At John F. Kennedy High School in Richmond, Calif., for example, students enrolled in last year’s AP Physics and AP English did not have a formal, long-term teacher for the entire school year. Many students declined to take the AP exams because they felt unprepared.
“There are always lots of pressing problems at a high school,” says Dolores del Barco, an Oakland administrator who recently completed a two-year project aimed at increasing AP enrollment. The position was prompted by a U.S. Office of Civil Rights investigation into minority access to higher level courses.
Del Barco, now a vice principal at Fremont High School in Oakland, says the number of teachers trained in AP increased from 23 to 66 last year, and the number of students enrolled went up from 913 to 1,090. She expects this year’s numbers to be higher yet. And most Oakland schools would be eligible for the state’s AP challenge grants to further enhance the AP program.
A Long Way to Go
But Dr. Harriette Stevens, director of UC Berkeley’s Alliance for Collaborative Change in School Systems, says there is still a long way to go before minorities are enrolling in AP courses in high numbers.
“Even in the schools that have a very high proportion of African American students, it’s not necessarily reflected in the advanced courses,” Stevens says, adding that few AP teachers are African American. “There’s a lot of work to be done in that area.”
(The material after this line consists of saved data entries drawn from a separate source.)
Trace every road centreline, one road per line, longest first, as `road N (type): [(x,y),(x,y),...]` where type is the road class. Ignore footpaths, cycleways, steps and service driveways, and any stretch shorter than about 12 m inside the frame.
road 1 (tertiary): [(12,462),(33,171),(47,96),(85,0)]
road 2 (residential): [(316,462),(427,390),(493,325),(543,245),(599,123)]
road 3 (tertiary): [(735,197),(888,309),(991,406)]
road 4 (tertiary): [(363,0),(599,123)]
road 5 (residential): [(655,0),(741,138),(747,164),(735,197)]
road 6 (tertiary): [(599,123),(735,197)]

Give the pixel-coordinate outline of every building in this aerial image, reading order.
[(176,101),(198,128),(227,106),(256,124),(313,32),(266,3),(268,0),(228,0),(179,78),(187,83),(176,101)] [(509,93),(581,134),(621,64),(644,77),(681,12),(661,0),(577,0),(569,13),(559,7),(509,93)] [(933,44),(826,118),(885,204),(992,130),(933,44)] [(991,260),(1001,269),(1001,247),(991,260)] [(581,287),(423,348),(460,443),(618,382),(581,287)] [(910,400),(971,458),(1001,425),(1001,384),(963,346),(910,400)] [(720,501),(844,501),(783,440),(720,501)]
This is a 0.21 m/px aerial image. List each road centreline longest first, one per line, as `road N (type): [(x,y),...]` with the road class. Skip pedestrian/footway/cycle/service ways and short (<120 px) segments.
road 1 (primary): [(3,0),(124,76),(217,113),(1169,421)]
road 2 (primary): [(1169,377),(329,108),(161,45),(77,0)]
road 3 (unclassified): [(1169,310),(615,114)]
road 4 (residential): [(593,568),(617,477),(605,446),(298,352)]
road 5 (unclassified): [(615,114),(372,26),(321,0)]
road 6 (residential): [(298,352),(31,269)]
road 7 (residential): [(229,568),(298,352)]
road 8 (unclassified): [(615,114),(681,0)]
Under Stevens, Berkeley’s ACCESS program provides professional development for math teachers to teach advanced curriculum in Oakland and other districts. While offering the courses is one challenge, preparing kids to take them is another. “If you look at an eighth-grade algebra course, that’s where you want to see the diversity,” Stevens says. “If you don’t have it there, you’re probably not going to see it at the 12th grade.”
Linda Halpern, D’Johns’ English teacher and a 31-year veteran of Castlemont, agrees that the AP program still isn’t serving Black students as well as it could. Though about two-thirds of Castlemont’s students are African American, she has only seven Black students in her AP English Language class of 37.
Halpern also says some students who signed up to take AP courses weren’t scheduled into the classes. “There’s a spirit of lower expectations for these kids,” she says.
Halpern says she can count on two hands the number of Castlemont students of any race who have passed AP exams in any subject in the last several years. She blames deficient preparation and insufficient commitment on the part of the school, but she also notes impediments in the exams themselves. If the English exams concentrated more on American English than on British English, she says, her students would do better.
Nevertheless, Halpern believes the experience is still invaluable preparation for college.
D’Johns agrees. She took AP exams in English, U.S. history, and chemistry last year. She scored a 1 in chemistry, a 2 in history and another 2 in English. Though her scores won’t allow her to skip those classes in college, D’Johns still will receive extra credit for those classes when she applies to the University of California. The three historically Black colleges to which she applies also are bound to look at her challenging high school curriculum when they review her application and see her as a student likely to succeed in college.
But D’Johns is looking past college acceptance, and focusing on the rigorous coursework she will encounter once she gets there. She believes the AP courses helped her do that.
“It’s not all about passing the test,” she says. “I felt like I really learned something. I think it will still help for college.”